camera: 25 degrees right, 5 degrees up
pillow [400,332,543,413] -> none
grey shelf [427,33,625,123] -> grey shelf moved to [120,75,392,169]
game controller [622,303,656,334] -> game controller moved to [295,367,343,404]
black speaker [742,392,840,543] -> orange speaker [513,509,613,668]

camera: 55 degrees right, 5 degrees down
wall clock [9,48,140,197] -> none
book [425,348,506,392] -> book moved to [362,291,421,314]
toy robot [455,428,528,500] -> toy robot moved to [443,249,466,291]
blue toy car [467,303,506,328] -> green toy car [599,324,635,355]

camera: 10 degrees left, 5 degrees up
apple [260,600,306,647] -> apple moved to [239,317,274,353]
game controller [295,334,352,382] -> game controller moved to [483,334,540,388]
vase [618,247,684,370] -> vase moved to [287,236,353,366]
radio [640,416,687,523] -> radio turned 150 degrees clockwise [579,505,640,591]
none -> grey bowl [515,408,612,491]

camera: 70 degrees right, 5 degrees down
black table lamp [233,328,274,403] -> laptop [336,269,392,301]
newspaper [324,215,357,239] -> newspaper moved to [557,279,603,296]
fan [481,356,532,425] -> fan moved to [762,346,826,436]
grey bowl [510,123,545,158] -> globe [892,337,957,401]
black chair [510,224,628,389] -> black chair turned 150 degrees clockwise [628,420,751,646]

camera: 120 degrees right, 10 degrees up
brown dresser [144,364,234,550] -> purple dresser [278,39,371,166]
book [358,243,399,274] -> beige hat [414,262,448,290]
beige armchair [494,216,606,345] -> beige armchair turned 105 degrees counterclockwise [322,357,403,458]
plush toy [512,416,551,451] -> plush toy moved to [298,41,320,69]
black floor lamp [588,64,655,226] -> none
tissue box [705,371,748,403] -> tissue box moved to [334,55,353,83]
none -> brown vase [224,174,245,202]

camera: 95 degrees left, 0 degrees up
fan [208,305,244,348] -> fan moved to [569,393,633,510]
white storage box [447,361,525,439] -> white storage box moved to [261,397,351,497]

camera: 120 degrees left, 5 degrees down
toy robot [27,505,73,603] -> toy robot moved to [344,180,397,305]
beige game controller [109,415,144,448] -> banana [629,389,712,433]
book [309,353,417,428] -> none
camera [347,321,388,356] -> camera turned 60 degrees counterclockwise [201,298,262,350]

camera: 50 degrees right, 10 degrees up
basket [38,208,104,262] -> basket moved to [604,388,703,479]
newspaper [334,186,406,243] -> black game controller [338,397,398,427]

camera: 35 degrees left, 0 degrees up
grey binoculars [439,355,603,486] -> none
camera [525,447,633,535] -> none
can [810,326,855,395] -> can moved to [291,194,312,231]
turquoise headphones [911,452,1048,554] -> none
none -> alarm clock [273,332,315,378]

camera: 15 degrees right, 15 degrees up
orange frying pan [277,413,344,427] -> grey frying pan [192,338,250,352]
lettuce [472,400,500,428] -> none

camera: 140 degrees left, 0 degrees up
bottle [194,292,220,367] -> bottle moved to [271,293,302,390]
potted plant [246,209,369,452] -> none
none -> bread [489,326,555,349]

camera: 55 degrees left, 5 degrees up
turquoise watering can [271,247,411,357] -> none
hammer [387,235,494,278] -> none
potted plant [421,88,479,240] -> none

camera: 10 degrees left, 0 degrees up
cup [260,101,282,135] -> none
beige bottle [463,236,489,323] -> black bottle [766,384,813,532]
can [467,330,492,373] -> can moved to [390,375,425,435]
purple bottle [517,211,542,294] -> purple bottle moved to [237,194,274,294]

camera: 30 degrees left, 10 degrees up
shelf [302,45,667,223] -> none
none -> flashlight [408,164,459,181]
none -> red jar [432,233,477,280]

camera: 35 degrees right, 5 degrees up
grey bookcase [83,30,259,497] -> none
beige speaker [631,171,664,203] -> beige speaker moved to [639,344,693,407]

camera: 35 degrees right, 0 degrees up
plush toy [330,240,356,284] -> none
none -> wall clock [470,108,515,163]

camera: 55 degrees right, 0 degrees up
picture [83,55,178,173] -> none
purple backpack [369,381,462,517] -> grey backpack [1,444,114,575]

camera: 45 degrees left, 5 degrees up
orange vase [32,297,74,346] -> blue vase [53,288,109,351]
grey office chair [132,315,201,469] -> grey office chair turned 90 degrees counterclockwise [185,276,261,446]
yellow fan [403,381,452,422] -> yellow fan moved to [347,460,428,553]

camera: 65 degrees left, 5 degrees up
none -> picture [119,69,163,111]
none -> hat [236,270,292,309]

+===+

**Task:**
In the entries above, work out how many lines contain the string "orange", and give only that number.

**Final answer:**
3